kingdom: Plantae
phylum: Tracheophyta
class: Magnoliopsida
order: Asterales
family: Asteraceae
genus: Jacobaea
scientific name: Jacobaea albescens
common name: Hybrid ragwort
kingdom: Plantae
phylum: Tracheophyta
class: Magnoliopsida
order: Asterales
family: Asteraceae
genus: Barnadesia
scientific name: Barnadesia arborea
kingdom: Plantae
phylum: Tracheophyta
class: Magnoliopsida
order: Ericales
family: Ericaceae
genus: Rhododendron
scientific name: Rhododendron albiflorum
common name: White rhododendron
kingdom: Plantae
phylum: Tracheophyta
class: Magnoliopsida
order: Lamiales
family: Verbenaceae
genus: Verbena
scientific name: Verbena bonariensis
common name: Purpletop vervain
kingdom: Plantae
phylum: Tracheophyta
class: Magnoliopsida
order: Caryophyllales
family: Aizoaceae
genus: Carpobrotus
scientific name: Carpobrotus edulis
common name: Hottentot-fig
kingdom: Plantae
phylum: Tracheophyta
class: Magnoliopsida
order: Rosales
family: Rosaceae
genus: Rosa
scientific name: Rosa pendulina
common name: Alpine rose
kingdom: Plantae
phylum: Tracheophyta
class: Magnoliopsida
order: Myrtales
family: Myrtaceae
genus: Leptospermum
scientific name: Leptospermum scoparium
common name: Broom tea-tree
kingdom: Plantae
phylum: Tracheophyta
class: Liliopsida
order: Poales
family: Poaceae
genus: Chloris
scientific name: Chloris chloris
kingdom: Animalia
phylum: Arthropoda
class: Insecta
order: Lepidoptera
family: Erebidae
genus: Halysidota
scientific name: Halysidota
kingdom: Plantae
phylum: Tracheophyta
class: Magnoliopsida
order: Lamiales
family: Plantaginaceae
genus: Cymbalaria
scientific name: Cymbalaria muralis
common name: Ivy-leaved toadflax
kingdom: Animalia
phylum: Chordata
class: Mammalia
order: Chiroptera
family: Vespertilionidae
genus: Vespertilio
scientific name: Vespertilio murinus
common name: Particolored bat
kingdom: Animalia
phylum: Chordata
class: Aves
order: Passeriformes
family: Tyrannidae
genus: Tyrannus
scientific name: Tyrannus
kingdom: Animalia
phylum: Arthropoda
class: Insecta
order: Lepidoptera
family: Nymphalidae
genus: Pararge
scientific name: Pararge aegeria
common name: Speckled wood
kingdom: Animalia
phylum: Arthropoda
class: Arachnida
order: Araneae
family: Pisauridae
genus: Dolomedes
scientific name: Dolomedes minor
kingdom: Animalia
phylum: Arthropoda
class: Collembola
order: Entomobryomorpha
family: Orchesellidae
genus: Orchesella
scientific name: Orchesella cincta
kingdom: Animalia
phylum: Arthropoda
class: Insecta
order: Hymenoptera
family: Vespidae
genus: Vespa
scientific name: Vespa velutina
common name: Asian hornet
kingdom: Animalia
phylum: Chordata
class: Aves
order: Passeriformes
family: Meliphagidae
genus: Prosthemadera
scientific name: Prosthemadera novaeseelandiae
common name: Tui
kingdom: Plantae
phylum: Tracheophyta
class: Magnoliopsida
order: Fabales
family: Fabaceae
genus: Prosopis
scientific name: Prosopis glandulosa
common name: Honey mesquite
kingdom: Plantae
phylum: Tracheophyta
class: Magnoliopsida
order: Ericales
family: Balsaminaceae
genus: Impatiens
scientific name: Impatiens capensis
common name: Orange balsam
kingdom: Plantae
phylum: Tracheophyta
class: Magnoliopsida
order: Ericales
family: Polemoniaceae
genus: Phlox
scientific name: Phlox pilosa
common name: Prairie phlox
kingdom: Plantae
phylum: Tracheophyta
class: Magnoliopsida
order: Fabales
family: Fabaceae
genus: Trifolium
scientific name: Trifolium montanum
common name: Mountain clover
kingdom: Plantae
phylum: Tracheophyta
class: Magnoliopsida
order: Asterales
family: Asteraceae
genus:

--------

Reproduce every line of the items above, word for word and in their original order.

kingdom: Plantae
phylum: Tracheophyta
class: Magnoliopsida
order: Asterales
family: Asteraceae
genus: Jacobaea
scientific name: Jacobaea albescens
common name: Hybrid ragwort
kingdom: Plantae
phylum: Tracheophyta
class: Magnoliopsida
order: Asterales
family: Asteraceae
genus: Barnadesia
scientific name: Barnadesia arborea
kingdom: Plantae
phylum: Tracheophyta
class: Magnoliopsida
order: Ericales
family: Ericaceae
genus: Rhododendron
scientific name: Rhododendron albiflorum
common name: White rhododendron
kingdom: Plantae
phylum: Tracheophyta
class: Magnoliopsida
order: Lamiales
family: Verbenaceae
genus: Verbena
scientific name: Verbena bonariensis
common name: Purpletop vervain
kingdom: Plantae
phylum: Tracheophyta
class: Magnoliopsida
order: Caryophyllales
family: Aizoaceae
genus: Carpobrotus
scientific name: Carpobrotus edulis
common name: Hottentot-fig
kingdom: Plantae
phylum: Tracheophyta
class: Magnoliopsida
order: Rosales
family: Rosaceae
genus: Rosa
scientific name: Rosa pendulina
common name: Alpine rose
kingdom: Plantae
phylum: Tracheophyta
class: Magnoliopsida
order: Myrtales
family: Myrtaceae
genus: Leptospermum
scientific name: Leptospermum scoparium
common name: Broom tea-tree
kingdom: Plantae
phylum: Tracheophyta
class: Liliopsida
order: Poales
family: Poaceae
genus: Chloris
scientific name: Chloris chloris
kingdom: Animalia
phylum: Arthropoda
class: Insecta
order: Lepidoptera
family: Erebidae
genus: Halysidota
scientific name: Halysidota
kingdom: Plantae
phylum: Tracheophyta
class: Magnoliopsida
order: Lamiales
family: Plantaginaceae
genus: Cymbalaria
scientific name: Cymbalaria muralis
common name: Ivy-leaved toadflax
kingdom: Animalia
phylum: Chordata
class: Mammalia
order: Chiroptera
family: Vespertilionidae
genus: Vespertilio
scientific name: Vespertilio murinus
common name: Particolored bat
kingdom: Animalia
phylum: Chordata
class: Aves
order: Passeriformes
family: Tyrannidae
genus: Tyrannus
scientific name: Tyrannus
kingdom: Animalia
phylum: Arthropoda
class: Insecta
order: Lepidoptera
family: Nymphalidae
genus: Pararge
scientific name: Pararge aegeria
common name: Speckled wood
kingdom: Animalia
phylum: Arthropoda
class: Arachnida
order: Araneae
family: Pisauridae
genus: Dolomedes
scientific name: Dolomedes minor
kingdom: Animalia
phylum: Arthropoda
class: Collembola
order: Entomobryomorpha
family: Orchesellidae
genus: Orchesella
scientific name: Orchesella cincta
kingdom: Animalia
phylum: Arthropoda
class: Insecta
order: Hymenoptera
family: Vespidae
genus: Vespa
scientific name: Vespa velutina
common name: Asian hornet
kingdom: Animalia
phylum: Chordata
class: Aves
order: Passeriformes
family: Meliphagidae
genus: Prosthemadera
scientific name: Prosthemadera novaeseelandiae
common name: Tui
kingdom: Plantae
phylum: Tracheophyta
class: Magnoliopsida
order: Fabales
family: Fabaceae
genus: Prosopis
scientific name: Prosopis glandulosa
common name: Honey mesquite
kingdom: Plantae
phylum: Tracheophyta
class: Magnoliopsida
order: Ericales
family: Balsaminaceae
genus: Impatiens
scientific name: Impatiens capensis
common name: Orange balsam
kingdom: Plantae
phylum: Tracheophyta
class: Magnoliopsida
order: Ericales
family: Polemoniaceae
genus: Phlox
scientific name: Phlox pilosa
common name: Prairie phlox
kingdom: Plantae
phylum: Tracheophyta
class: Magnoliopsida
order: Fabales
family: Fabaceae
genus: Trifolium
scientific name: Trifolium montanum
common name: Mountain clover
kingdom: Plantae
phylum: Tracheophyta
class: Magnoliopsida
order: Asterales
family: Asteraceae
genus:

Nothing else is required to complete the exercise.